* **SOURCE DATA**
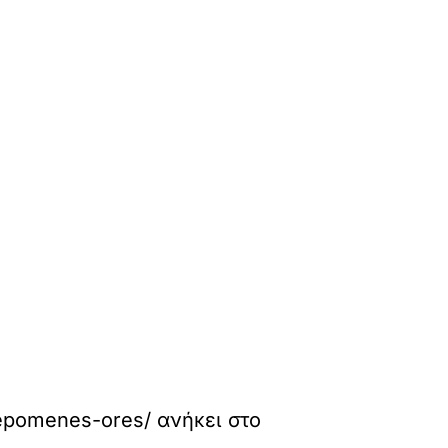
i-epomenes-ores/
ανήκει στο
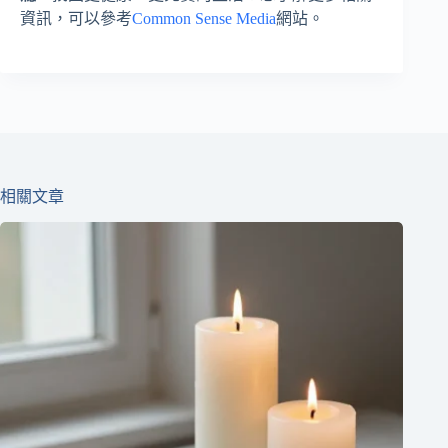
資訊，可以參考
Common Sense Media
網站。
相關文章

* **WHAT YOU HAVE TO DO**
Your job is to repeat the data exactly, leaving each picture out.

* **TASK ANSWER**
i-epomenes-ores/
ανήκει στο
資訊，可以參考
Common Sense Media
網站。
相關文章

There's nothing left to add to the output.